Quote from: Granny Gremlin on December 14, 2012, 10:26:59 AM
That's pretty much the one thing I agree with Jimmy Swaggart on:

Stop listening when he gets to the bit about Satan... though maybe he has a point, looking at the top 40 list and what has become of youth culture.  

I think guys like Swaggart who bully their followers and incite near-cult behavior are a lot closer to Satan than musicians are.
"A computer lets you make more mistakes faster than any other invention with the possible exceptions of handguns and tequila."

westen44

Quote from: SKATE RAT on December 14, 2012, 03:20:23 PM
i always thought Lennon was the coolest Beatle but my favorite Beatles song is "I saw her standing there" which is a Paul tune.

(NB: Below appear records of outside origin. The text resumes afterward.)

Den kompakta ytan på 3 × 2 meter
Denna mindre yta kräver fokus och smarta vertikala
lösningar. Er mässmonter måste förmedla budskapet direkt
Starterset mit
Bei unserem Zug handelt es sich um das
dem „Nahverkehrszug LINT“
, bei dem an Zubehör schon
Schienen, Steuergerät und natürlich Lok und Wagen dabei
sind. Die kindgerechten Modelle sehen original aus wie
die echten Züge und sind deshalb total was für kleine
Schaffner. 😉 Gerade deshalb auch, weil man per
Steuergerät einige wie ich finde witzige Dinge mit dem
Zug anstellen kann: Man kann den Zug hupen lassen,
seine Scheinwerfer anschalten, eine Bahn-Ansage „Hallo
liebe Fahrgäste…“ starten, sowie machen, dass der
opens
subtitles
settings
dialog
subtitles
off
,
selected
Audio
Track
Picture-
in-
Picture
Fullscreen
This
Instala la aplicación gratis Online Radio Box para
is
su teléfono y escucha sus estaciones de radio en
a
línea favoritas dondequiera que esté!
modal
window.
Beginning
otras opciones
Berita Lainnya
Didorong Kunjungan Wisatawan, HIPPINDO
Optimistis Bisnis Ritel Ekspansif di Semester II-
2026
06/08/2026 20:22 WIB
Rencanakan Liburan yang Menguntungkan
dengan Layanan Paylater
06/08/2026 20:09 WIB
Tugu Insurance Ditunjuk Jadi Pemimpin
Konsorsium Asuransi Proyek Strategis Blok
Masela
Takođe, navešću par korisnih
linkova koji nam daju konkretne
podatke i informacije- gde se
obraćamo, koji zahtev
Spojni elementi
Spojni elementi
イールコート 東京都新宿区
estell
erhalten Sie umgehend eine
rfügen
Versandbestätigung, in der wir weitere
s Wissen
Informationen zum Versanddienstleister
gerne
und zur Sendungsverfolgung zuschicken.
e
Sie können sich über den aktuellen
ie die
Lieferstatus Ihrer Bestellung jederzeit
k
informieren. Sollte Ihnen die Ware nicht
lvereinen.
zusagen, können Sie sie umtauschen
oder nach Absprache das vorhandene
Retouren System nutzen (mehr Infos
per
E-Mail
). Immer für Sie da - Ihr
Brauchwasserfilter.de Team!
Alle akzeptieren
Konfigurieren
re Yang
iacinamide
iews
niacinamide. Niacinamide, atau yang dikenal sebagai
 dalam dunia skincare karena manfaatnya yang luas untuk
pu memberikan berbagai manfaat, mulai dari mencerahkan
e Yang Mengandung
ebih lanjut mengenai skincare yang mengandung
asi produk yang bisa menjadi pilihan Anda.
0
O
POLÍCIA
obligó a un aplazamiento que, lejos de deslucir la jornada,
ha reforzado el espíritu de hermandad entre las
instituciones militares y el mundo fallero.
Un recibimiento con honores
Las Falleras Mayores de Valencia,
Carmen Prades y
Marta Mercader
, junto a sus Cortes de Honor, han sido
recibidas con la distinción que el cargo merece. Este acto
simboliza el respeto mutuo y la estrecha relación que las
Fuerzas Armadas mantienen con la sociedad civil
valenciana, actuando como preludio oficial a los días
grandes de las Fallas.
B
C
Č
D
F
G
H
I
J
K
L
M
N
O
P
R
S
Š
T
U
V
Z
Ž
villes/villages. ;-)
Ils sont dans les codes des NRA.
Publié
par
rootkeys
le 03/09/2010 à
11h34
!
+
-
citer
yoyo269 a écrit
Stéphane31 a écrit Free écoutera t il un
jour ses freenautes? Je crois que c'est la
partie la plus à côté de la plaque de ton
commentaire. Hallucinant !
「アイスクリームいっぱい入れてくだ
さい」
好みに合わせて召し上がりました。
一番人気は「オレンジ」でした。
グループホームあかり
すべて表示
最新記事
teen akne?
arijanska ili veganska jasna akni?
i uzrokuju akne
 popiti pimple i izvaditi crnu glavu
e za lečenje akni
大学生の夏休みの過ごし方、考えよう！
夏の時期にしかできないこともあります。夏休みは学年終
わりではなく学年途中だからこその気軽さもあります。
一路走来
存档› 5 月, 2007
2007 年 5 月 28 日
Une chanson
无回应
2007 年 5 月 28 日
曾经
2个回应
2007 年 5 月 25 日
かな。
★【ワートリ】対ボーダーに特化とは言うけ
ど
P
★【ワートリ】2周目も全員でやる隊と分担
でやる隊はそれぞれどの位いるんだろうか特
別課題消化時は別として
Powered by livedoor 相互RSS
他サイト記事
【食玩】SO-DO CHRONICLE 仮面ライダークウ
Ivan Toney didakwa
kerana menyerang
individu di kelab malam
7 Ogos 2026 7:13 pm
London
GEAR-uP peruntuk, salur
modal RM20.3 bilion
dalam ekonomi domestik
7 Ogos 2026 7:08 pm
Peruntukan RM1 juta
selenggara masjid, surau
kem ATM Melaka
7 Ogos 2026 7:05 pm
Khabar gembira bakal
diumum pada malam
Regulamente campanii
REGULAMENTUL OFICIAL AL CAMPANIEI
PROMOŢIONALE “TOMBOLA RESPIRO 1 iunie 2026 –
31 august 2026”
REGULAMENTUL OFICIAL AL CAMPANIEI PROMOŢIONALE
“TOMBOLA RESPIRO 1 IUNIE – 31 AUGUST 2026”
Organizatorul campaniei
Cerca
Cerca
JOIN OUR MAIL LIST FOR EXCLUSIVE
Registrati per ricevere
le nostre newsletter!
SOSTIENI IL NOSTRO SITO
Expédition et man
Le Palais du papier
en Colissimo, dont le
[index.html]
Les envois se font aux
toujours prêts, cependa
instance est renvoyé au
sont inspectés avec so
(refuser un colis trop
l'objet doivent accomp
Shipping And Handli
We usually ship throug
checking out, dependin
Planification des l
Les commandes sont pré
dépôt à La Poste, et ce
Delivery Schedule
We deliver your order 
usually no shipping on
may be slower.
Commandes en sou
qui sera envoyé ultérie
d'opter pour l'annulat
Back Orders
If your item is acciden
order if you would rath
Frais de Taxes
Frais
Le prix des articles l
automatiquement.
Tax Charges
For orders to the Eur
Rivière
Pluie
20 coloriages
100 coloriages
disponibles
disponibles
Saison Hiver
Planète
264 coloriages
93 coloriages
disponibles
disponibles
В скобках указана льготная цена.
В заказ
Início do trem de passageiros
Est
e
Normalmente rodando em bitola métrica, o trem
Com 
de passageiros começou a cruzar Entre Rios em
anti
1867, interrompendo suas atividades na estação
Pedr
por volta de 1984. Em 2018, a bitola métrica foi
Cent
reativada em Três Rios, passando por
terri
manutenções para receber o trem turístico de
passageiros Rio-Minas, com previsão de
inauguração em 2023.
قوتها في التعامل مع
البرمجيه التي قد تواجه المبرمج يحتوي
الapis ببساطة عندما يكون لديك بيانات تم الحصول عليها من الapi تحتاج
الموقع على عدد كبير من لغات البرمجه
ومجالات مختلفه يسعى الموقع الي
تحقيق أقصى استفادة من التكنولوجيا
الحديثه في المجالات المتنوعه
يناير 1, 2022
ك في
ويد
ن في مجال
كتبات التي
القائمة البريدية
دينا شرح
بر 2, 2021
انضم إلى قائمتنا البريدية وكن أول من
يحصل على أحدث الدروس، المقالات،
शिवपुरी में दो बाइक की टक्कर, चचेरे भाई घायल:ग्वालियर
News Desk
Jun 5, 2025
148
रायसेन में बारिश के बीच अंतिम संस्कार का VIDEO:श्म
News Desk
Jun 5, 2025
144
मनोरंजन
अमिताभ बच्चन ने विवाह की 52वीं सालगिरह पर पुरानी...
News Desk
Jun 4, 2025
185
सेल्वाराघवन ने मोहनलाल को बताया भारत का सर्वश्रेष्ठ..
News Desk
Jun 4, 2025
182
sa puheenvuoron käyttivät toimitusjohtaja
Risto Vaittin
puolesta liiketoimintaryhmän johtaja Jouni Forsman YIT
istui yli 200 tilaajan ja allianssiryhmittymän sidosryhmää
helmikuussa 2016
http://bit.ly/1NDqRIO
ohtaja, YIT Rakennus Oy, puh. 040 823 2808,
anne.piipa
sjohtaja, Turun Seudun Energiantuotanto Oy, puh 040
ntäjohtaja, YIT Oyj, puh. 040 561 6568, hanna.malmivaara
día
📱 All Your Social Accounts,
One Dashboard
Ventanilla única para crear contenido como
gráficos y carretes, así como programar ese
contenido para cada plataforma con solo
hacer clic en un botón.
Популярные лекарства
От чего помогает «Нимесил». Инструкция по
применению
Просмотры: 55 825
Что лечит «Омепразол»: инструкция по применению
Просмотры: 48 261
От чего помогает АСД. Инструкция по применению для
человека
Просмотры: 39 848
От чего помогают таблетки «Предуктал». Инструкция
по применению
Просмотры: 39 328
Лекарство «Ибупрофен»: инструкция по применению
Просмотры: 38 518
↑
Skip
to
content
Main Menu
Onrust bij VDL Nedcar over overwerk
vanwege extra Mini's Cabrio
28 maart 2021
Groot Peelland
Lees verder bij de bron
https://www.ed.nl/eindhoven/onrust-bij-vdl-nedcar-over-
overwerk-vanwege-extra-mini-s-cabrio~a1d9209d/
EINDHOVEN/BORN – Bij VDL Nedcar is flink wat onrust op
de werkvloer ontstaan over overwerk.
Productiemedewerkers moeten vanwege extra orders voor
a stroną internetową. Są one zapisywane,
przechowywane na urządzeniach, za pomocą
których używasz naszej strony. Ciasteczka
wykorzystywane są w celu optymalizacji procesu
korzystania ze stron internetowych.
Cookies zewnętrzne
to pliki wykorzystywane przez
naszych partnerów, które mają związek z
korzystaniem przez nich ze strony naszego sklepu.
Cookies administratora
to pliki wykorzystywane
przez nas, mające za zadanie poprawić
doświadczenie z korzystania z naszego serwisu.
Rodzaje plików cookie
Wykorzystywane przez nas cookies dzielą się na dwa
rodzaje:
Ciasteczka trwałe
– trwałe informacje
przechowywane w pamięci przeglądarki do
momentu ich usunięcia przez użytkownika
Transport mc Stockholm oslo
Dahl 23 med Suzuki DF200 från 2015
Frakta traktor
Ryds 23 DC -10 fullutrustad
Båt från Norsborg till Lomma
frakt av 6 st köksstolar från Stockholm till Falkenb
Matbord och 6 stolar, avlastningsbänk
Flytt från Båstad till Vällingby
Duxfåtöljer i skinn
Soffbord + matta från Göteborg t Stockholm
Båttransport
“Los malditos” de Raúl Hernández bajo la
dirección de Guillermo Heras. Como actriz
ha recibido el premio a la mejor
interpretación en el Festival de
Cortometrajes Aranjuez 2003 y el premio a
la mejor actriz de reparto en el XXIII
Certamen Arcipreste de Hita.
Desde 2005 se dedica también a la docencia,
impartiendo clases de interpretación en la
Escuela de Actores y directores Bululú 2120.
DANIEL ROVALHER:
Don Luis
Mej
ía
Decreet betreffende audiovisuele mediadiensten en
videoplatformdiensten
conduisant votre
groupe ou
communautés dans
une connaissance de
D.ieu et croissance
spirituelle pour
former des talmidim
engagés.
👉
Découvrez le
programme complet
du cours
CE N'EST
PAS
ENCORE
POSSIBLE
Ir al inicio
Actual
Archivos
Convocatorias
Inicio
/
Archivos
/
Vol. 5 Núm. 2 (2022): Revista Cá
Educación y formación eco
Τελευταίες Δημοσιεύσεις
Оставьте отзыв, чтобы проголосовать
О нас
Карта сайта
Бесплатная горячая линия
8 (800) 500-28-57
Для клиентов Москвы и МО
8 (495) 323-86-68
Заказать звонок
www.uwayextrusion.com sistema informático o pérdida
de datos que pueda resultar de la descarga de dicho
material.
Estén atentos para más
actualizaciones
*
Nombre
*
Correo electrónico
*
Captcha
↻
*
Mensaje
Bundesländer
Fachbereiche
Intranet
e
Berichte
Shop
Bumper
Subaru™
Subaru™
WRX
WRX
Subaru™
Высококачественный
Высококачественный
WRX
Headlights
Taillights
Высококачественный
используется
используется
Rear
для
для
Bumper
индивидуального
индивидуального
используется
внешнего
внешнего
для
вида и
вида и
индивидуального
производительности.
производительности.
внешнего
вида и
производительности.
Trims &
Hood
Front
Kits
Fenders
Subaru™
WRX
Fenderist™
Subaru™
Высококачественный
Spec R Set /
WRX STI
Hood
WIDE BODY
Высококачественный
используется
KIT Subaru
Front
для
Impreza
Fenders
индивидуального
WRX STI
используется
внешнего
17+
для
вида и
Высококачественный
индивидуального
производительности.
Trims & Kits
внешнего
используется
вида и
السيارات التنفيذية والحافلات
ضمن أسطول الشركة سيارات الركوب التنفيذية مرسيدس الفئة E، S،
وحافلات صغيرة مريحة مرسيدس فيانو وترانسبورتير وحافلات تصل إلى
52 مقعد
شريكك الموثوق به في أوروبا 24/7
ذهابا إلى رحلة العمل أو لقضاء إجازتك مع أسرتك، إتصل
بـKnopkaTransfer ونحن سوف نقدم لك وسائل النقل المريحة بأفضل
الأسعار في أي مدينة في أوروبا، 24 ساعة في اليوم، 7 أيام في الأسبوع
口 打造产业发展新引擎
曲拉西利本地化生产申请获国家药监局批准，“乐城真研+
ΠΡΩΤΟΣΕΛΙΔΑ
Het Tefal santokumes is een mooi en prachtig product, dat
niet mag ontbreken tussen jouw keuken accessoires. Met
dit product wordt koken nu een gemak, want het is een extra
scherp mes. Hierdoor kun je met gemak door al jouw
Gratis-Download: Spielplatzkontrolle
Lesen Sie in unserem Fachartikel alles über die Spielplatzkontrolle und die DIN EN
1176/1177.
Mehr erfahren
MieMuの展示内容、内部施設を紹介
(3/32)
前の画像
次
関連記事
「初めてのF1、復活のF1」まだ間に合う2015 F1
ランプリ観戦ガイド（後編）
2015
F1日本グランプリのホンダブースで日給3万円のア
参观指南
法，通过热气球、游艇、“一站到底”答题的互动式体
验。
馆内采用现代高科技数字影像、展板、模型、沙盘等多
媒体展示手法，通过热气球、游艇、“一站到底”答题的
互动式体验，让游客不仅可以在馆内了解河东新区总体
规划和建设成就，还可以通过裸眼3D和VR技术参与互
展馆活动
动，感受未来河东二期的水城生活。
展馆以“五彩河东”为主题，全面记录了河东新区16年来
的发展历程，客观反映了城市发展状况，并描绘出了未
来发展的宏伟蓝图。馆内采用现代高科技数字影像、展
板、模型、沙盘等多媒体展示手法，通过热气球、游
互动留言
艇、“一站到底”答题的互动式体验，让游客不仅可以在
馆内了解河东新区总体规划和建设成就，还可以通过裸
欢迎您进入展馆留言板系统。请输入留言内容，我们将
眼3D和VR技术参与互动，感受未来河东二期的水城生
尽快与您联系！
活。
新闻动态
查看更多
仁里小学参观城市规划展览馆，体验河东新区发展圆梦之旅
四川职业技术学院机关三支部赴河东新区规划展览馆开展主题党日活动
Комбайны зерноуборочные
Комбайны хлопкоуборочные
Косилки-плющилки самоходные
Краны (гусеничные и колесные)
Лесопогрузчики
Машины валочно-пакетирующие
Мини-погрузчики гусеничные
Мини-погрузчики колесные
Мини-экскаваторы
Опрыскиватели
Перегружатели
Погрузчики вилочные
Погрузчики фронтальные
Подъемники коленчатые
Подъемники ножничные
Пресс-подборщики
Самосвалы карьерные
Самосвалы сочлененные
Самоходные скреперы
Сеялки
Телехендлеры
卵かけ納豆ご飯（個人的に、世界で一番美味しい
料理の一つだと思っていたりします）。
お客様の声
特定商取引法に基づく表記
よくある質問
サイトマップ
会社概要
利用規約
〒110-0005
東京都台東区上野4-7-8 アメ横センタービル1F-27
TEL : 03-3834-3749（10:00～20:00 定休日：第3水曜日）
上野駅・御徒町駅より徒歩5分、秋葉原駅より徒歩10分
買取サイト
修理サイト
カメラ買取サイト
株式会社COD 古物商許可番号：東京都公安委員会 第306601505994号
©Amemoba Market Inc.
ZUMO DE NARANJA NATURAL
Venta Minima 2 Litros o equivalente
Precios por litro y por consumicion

Around 2:15 for Seinfeld's remarks about "I Saw Her Standing There."

It's not those who write the laws that have the greatest impact on society.  It's those who write the songs.

--Blaise Pascal

westen44

Quote from: Dave W on December 13, 2012, 11:24:53 AM
Old guys can still rock.



This is now unblocked and every one I've tried is working now.  Many of them have what is evidently the title of the song--"Cut Me Some Slack," or maybe that's just a reference to the attempt to block these.  Of course, how long these will stay unblocked is anyone's guess, but with all of these I'm seeing, they may be hard to stop. 
It's not those who write the laws that have the greatest impact on society.  It's those who write the songs.

--Blaise Pascal

gweimer

Well, that was interesting.  Not great, not bad, and pretty safe and appealing.  Not *exactly* like a Nirvana reunion.   Krist Novoselic looked like he'd have rather been making a sandwich that play.  Notice the shot of the bass at 4:20.  I think those are Jazz pickups in that RD.